Je pense que nous en conviendrons tous dans ce Sénat, madame la Présidente, que notre stature sur la scène internationale, la vision globale que nous défendons et le prestige de nos forces seraient bien différents si nous ne nous étions pas tenus à nos principes. Et c'est parce que nous avons ces principes que nous considérons comme sacrés, que nous proposons au Sénat de les inscrire aujourd'hui dans la loi.
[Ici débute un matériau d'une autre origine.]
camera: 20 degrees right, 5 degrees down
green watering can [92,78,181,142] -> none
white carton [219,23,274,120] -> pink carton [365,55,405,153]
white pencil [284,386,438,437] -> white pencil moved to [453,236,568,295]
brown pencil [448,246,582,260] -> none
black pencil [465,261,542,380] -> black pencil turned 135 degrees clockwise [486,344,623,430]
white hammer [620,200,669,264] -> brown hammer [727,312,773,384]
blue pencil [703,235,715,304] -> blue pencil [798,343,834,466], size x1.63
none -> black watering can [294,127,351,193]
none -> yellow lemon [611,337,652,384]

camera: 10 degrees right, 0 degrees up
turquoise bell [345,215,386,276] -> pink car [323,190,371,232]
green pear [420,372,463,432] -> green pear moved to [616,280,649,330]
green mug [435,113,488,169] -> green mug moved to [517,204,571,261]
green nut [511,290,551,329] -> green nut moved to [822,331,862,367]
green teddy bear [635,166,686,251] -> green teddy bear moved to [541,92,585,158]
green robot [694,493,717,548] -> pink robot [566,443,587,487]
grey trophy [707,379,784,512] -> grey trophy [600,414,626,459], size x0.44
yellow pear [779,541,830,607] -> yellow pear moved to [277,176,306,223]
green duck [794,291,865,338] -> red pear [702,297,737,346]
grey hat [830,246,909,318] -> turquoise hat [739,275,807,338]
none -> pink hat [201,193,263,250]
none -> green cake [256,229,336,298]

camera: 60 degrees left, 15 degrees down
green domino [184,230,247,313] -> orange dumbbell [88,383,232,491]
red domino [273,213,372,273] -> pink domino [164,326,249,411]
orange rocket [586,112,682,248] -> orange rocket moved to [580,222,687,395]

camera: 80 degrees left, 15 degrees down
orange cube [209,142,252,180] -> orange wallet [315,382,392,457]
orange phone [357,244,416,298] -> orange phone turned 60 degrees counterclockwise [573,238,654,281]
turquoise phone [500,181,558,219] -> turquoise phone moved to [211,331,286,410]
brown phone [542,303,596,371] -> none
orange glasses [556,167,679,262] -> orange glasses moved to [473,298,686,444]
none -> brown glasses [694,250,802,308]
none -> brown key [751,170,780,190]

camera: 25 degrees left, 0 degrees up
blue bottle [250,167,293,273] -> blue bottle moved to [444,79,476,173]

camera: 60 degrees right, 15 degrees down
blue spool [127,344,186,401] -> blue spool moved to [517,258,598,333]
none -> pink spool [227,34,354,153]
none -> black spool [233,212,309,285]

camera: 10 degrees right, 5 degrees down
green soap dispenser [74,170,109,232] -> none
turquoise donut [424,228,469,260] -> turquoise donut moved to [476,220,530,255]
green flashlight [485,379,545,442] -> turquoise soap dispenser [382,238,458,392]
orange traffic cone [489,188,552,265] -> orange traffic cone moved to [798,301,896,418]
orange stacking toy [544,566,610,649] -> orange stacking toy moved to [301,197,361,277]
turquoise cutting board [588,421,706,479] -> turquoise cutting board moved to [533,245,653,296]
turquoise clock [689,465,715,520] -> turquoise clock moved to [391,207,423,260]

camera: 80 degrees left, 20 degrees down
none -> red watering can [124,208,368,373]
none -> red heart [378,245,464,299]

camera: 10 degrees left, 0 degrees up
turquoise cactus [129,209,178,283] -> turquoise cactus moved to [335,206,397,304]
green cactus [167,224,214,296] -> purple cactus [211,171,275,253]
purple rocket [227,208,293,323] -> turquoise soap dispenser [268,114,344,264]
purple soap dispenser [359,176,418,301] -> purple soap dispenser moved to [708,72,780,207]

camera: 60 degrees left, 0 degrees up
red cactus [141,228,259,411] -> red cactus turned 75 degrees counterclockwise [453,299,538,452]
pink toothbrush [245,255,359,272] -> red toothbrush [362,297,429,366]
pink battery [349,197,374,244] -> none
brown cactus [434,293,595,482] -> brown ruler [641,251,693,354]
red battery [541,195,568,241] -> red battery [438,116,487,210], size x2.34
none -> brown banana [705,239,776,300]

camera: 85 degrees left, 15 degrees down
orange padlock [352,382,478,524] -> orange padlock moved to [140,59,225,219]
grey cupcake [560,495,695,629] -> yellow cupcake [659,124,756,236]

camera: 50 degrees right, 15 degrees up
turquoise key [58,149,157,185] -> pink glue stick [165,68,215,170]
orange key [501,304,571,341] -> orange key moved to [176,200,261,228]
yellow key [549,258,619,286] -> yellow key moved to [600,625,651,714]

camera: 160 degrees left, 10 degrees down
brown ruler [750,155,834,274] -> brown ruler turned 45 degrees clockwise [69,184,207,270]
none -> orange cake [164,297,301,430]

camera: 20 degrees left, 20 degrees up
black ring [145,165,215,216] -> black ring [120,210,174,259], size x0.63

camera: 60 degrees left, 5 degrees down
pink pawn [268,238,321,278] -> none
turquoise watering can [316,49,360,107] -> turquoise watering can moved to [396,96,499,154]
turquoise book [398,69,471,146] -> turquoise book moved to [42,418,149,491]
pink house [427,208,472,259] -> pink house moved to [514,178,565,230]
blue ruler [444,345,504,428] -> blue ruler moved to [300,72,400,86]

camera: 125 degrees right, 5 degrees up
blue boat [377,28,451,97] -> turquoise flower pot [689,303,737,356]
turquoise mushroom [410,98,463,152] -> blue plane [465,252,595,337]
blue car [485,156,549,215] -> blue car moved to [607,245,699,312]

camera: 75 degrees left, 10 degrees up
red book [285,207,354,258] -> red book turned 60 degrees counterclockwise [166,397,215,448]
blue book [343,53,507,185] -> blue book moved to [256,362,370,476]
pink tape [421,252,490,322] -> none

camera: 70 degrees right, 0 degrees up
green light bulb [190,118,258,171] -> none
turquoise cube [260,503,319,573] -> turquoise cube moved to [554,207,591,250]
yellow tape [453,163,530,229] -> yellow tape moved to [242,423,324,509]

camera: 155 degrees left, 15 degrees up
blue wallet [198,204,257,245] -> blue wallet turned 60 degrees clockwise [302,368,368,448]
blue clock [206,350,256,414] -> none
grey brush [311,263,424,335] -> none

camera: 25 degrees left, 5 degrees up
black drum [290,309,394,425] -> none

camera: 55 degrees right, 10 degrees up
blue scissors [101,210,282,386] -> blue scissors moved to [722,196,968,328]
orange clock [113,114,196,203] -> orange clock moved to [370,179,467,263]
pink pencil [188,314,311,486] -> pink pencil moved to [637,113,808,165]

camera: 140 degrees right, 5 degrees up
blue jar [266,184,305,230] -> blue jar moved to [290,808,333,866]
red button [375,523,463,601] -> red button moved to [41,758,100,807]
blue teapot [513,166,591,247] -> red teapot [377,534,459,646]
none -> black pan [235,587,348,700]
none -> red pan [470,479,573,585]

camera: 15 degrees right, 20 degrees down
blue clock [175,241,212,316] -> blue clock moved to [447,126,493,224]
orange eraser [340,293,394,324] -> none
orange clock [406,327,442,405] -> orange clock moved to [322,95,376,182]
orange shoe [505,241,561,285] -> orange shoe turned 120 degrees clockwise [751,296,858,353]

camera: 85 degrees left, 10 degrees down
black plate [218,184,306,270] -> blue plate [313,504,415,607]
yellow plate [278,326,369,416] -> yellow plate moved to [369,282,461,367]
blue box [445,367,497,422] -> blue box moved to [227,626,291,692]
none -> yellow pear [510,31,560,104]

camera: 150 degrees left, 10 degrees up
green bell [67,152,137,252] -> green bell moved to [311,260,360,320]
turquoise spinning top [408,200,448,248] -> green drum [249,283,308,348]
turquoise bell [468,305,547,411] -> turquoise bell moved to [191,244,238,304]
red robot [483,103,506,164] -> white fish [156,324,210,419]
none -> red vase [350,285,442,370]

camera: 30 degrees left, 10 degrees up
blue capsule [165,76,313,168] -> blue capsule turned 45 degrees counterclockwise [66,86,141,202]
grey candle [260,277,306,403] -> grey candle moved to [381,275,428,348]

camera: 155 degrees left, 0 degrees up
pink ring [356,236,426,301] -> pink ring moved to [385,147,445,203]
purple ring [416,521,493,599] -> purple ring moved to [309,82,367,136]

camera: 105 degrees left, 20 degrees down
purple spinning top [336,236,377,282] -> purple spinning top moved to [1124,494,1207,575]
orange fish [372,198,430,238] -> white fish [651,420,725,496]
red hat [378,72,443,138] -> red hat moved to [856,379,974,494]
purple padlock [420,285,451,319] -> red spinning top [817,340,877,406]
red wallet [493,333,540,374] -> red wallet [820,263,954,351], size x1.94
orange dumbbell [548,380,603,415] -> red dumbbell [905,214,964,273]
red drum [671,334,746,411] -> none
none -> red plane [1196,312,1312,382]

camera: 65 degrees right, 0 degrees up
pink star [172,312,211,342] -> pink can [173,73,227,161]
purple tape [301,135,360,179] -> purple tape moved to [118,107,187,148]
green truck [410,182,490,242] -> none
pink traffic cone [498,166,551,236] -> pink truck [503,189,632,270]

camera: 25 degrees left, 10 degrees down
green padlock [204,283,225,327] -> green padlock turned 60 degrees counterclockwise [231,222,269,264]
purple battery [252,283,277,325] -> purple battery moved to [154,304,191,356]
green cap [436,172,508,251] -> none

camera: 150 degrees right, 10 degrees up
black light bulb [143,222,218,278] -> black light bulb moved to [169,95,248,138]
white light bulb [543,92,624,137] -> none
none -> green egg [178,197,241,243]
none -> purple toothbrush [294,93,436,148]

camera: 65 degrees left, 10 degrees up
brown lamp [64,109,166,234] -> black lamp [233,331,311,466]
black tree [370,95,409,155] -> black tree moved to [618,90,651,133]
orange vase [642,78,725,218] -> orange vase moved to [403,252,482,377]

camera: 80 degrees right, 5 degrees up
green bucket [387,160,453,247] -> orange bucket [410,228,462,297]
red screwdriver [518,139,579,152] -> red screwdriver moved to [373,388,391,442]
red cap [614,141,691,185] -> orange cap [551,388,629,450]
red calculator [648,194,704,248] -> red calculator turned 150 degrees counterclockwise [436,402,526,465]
Quant à la capacité du Saphyr à mener cette discussion dans le débat international sur le droit de la guerre, il est évident que notre initiative, qui inclut l'abandon de tout notre programme chimique, et une interdiction rigoureuse de ces mêmes armements, nous place dans une position qui confortera l'exemplarité de nos forces armées et la sincérité de notre initiative.
Et si nous voulons montrer l'exemple, nous n'allons pas attendre un quelconque consensus sur ces armements pour nous y plier. Tout comme nous n'allons pas attendre qu'une nation l'exige de notre part. Nous avons notre souveraineté et notre propre voie à montrer au monde, et j'en fais le serment, madame la Présidente, nous la défendrons avec force, sans attendre ni nécessiter l'accord de qui que ce soit.
Je vous remercie, Madame la Présidente.
Après s'être illustré à tenter de répondre à deux représentants de l'Opposition, Abram retourna à sa place. Satisfait, applaudi par quelques sénateurs de la majorité, il fit une tape amicale sur l'épaule d'Eustache en reprenant son siège.